O Estado de S. Paulo, n. 46568, 17/04/2021. Notas & Informações, p. A3

O CNJ e as polícias dos tribunais



Como uma das consequências do princípio da separação dos Poderes, a Constituição de 1988 assegurou ao Judiciário autonomia administrativa e financeira. No entanto, essa autonomia tem sido interpretada de forma um tanto peculiar, como revelou o Estado.

Com base numa resolução do Conselho Nacional de Justiça (CNJ), tribunais têm agido para criar suas próprias polícias. O Tribunal Regional Federal da 2.ª Região (TRF-2) instalou sua “polícia judicial”, que conta com cerca de 230 agentes distribuídos entre a sede do tribunal no Rio de Janeiro e as seções judiciárias. O TRF-4 (Região Sul) e o TRF-5 (Região Nordeste) estudam adotar o modelo, assim como os Tribunais de Justiça de Sergipe, Rio Grande do Sul, Roraima, Maranhão, Acre e Distrito Federal.

Em primeiro lugar, o CNJ não pode autorizar a criação de nenhuma polícia. Sua competência se dirige em sentido oposto. Não é atribuir poderes, mas exercer “o controle da atuação administrativa e financeira do Poder Judiciário e do cumprimento dos deveres funcionais dos juízes”, como dispõe a Constituição.

Tem-se, assim, um desvirtuamento do papel do CNJ. O órgão administrativo, criado com o propósito de promover o bom funcionamento do Poder Judiciário dentro de suas atribuições, amplia essas atribuições. O responsável por controlar os abusos estimula a ocorrência de novos abusos.

Não é demais notar que os tribunais têm também sua parcela de responsabilidade. Deveriam ser os primeiros a saber que uma resolução do CNJ é incapaz de autorizar a criação de uma nova polícia.

Além da evidente incompetência do CNJ na matéria, chama a atenção a perigosa confusão que se faz em torno dessas polícias de tribunais.

Segundo a Resolução 344 do CNJ, editada em setembro do ano passado, “o exercício do poder de polícia administrativa se destina a assegurar a boa ordem dos trabalhos do tribunal, a proteger a integridade dos seus bens e serviços, bem como a garantir a incolumidade dos magistrados, servidores, advogados, partes e demais frequentadores das dependências físicas dos tribunais em todo o território nacional”.

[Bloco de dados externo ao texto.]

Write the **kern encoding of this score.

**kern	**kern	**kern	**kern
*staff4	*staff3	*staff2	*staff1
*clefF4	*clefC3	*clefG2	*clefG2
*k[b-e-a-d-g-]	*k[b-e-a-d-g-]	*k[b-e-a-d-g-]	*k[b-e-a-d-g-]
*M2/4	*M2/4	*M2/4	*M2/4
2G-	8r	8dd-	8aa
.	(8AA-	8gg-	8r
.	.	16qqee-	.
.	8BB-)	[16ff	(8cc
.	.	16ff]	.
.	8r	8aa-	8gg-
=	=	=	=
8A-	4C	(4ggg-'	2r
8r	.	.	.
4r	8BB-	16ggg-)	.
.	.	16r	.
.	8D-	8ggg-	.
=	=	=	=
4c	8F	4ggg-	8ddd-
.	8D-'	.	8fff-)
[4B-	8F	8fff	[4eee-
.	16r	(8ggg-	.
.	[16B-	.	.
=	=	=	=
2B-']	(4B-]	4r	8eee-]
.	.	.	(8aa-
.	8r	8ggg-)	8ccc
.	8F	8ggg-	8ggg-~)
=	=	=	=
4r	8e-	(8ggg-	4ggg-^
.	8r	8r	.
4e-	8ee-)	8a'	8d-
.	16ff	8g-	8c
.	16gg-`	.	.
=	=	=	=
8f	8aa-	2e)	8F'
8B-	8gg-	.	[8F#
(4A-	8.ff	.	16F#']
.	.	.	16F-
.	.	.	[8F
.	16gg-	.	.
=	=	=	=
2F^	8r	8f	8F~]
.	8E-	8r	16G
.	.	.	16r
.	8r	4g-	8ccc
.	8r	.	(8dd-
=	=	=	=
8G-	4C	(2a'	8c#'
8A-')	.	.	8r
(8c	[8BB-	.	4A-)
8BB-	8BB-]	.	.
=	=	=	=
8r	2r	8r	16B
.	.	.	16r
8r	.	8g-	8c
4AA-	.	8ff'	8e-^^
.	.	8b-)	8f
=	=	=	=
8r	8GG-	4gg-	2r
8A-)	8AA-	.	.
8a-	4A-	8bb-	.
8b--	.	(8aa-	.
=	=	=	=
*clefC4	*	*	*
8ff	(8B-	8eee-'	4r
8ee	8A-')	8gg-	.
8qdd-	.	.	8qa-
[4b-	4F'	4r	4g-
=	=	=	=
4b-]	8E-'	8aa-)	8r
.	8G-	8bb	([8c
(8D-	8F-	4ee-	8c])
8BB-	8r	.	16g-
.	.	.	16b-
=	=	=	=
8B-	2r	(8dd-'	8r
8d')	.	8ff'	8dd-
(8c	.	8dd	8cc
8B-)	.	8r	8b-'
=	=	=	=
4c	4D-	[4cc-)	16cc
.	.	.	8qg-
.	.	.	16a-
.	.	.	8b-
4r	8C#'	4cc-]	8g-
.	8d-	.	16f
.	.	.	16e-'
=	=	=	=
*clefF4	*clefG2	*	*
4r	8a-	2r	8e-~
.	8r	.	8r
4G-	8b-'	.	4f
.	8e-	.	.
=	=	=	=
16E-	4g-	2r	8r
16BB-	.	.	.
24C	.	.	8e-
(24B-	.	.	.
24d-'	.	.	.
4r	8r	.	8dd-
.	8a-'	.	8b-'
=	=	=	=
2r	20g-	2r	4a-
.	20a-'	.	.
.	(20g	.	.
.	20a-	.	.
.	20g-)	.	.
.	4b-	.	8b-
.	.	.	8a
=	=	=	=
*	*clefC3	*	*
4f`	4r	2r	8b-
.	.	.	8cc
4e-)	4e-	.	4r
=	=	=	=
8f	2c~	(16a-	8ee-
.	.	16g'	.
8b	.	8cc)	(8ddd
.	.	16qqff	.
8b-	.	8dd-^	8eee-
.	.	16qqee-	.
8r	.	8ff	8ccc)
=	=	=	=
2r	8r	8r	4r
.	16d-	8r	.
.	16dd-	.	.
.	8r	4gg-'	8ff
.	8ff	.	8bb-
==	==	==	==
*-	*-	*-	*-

No entanto, essas polícias são muito mais do que meras forças de segurança nos tribunais. Por exemplo, a Resolução 344 prevê que elas poderão “realizar investigações preliminares de interesse institucional, desde que autorizadas pela presidência do tribunal”.

Tal atribuição investigativa vai muito além, por exemplo, do que dispõe a Lei 12.694/2012, autorizando os tribunais a “tomar medidas para reforçar a segurança dos prédios da Justiça”. Com esse poder de investigação dado pelo CNJ, o Judiciário assume um papel que não lhe cabe.

Num Estado Democrático de Direito, a polícia judiciária – e não “judicial” ou administrativa – investiga, o Ministério Público denuncia e o Judiciário julga.

Outro ponto da Resolução 344 que pode conduzir a confusões e arbítrios refere-se à possibilidade de a polícia do tribunal “realizar atividades de inteligência na produção do conhecimento para a segurança orgânica e institucional do tribunal com objetivo de mitigar e controlar riscos, observada a regulamentação interna do tribunal”. A depender da forma como se aplique esse dispositivo, especialmente em tempos de rede social, os tribunais poderão se considerar autorizados a uma atuação muito além de seus limites administrativos.

“Confunde-se o poder de polícia no âmbito da competência administrativa com o exercício concreto de polícia”, disse ao Estado o professor Floriano de Azevedo Marques, diretor da Faculdade de Direito da USP. “Como as polícias têm assento constitucional, a norma é inconstitucional, pois cria polícia que não está prevista na Constituição”, concluiu.

Além de todos esses problemas, é acintoso que, em plena pandemia, tribunais estejam, com essas polícias, criando novos cargos no funcionalismo público, em mais uma manifestação de alheamento da realidade. Em vez de cortar gastos, estão criando despesas com pessoal, com base em ato administrativo.

O Judiciário dispõe de autonomia, mas não de arbítrio. No Estado Democrático de Direito, não lhe cabe ter sua própria polícia.